At Knauf Insulation we are working on making these promises a reality. We are helping installers apply our solutions as effectively as possible through our experience centers, constructing better designed buildings to further improve our research and development and exploring new ways to make buildings more resilient by examining the impact of material, design and construction factors that can dramatically undermine building performance. One area of specific interest is the positive role that an energy efficient fabric can play in managing summer time overheating and reducing the need for mechanical cooling.

Ross Holleron, Head of Building Research at Knauf Energy Solutions, says: “We have to accept that the climate is changing at a quicker rate than we have ever seen before and a huge percentage of buildings are already overheating in the summer, particularly in rapidly expanding cities.

Devastating impact of overheating buildings

“Increasingly homes, offices or public buildings are being built or retrofitted to retain heat energy in the winter but little consideration is being paid to how these same buildings behave during the hotter summer periods.
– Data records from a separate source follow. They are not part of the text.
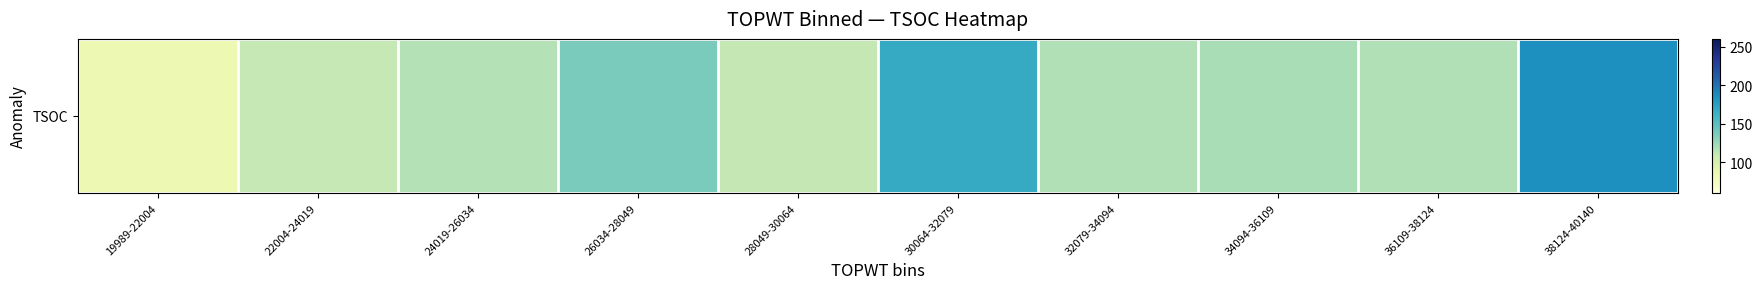

Read the value at 24019-26034.

117.0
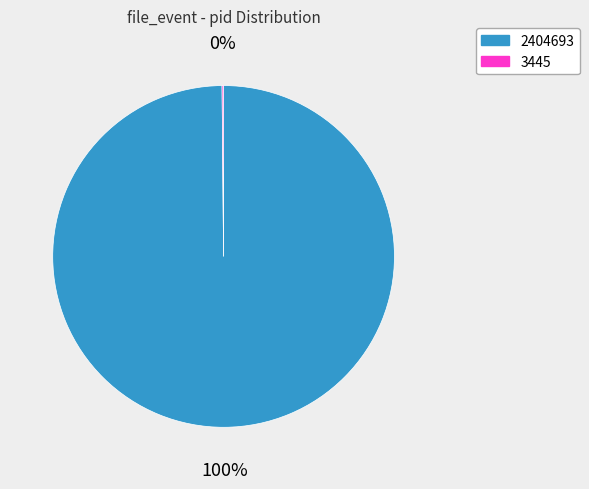

To the nearest percent, what is the difference between the largest and smallest slice percentages?

100%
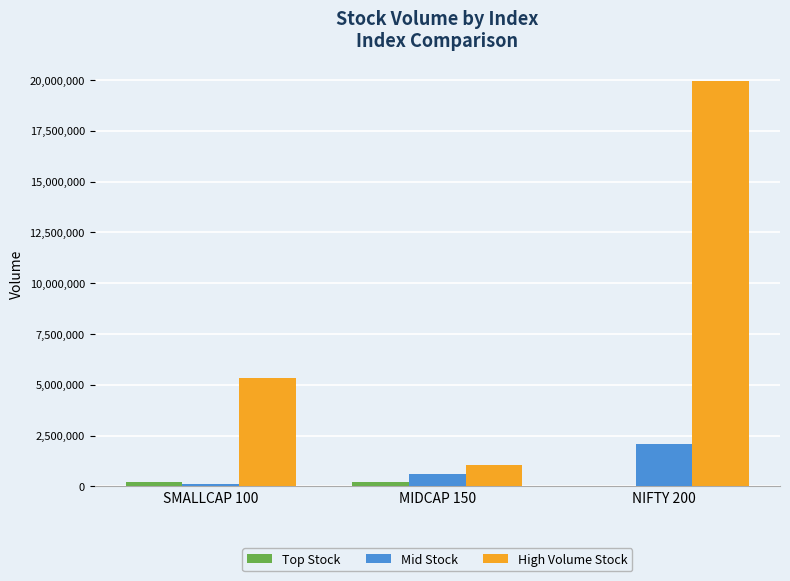

Is the value of High Volume Stock at MIDCAP 150 greater than the value of Mid Stock at NIFTY 200?

No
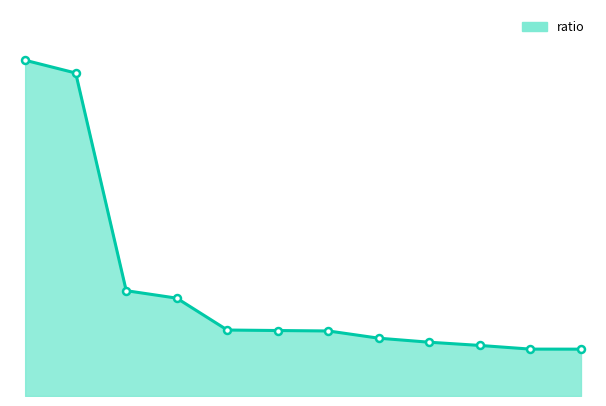

Does the chart have visible grid lines?

No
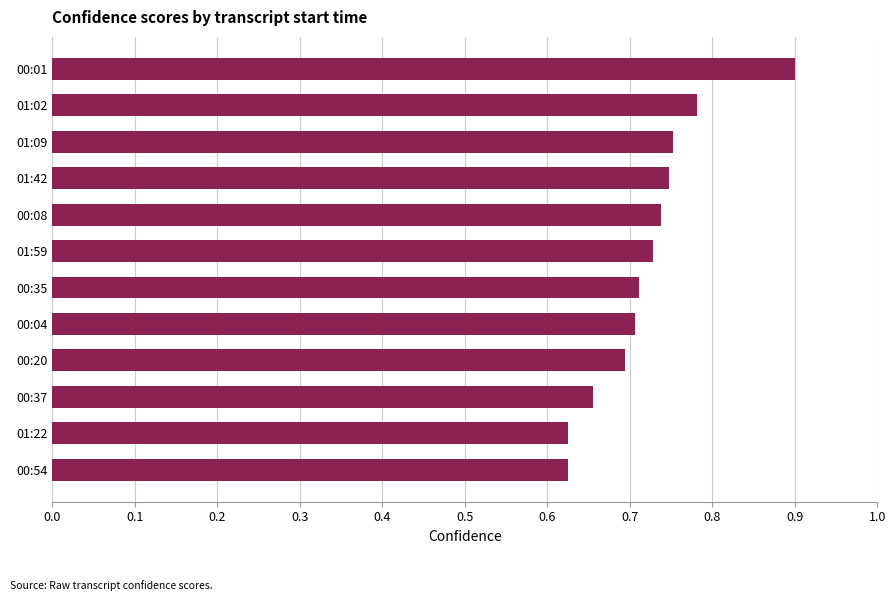

What is the change in value from 01:22 to 00:20?

+0.1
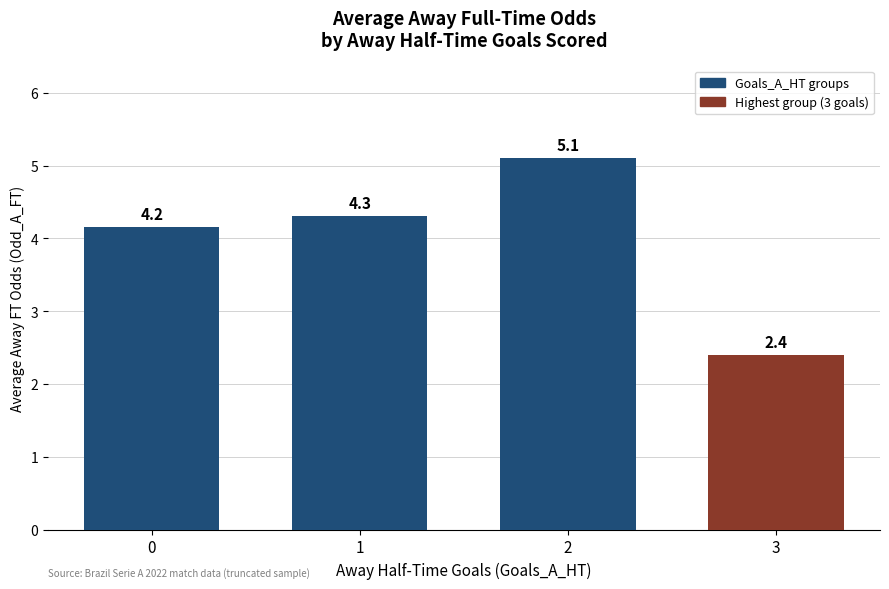

Which label corresponds to the smallest value in the chart?

3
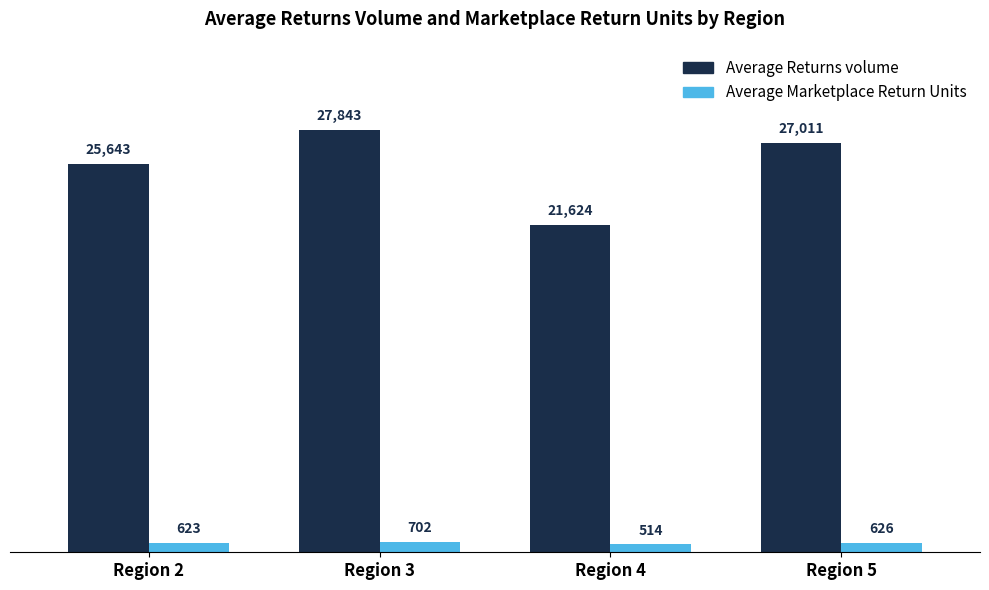

The Average Marketplace Return Units series shows 514 at Region 4. True or false?

True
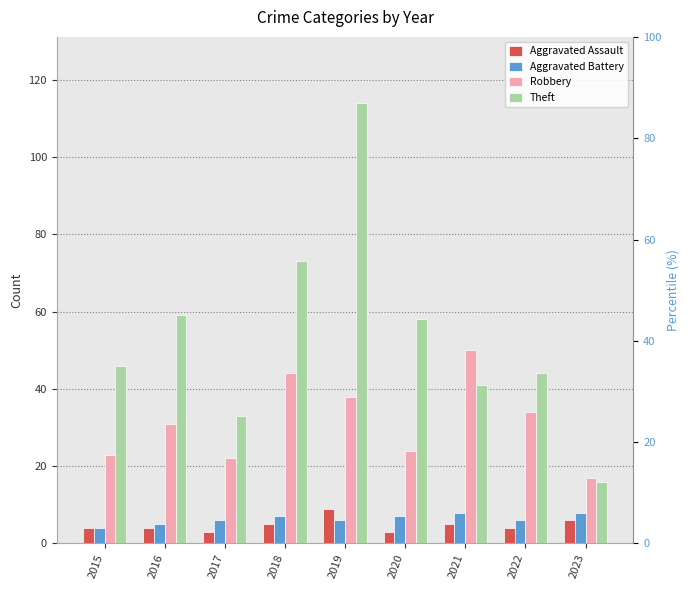

What are all the series names shown in the legend?

Aggravated Assault, Aggravated Battery, Robbery, Theft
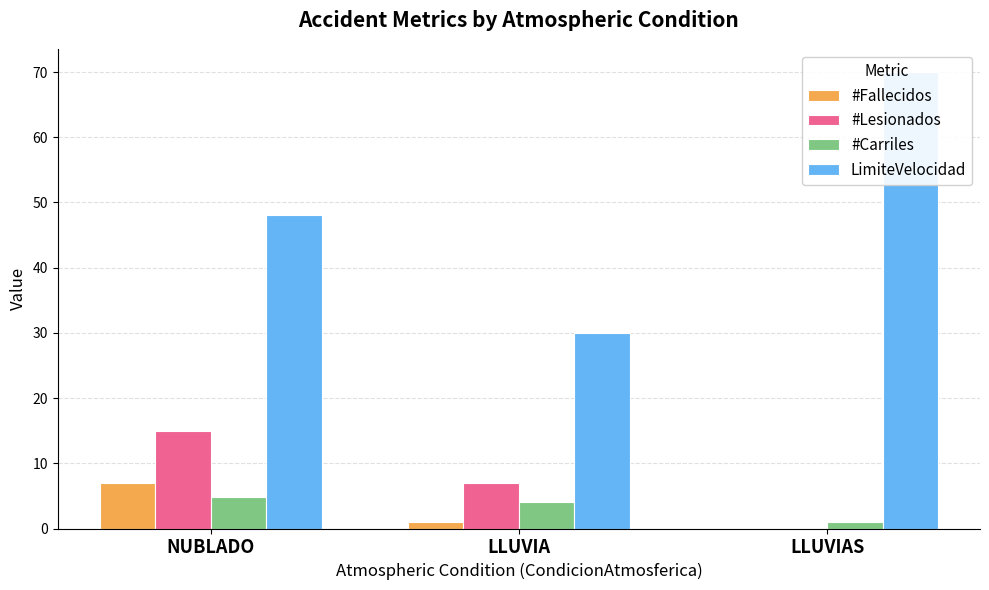

Is it true that #Carriles equals 1.8 at LLUVIA?

False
Without intelligent use of thermal mass, shading and night-time ventilation strategies these builds can suffer from overheating. The unintended negative impacts can range from heat-related illnesses to the economic cost of lost productivity.”

To tackle these issues our researchers are exploring how adopting a systems approach to buildings design can avoid these negative outcomes. For example, we are examining the impact of human behaviour, how buildings interact with their surroundings and how the envelope of a building can be improved to function better.

“Our buildings are not keeping up with a rapidly changing climate or fast-changing demographic so we have to make them more adaptable and resilient,” says Ross. “To do that we must examine the interaction between all the different aspects of a building from design and specification to construction and operation to maximise their future value. It is vital work that is becoming increasingly essential as the building industry faces ever more complex challenges.”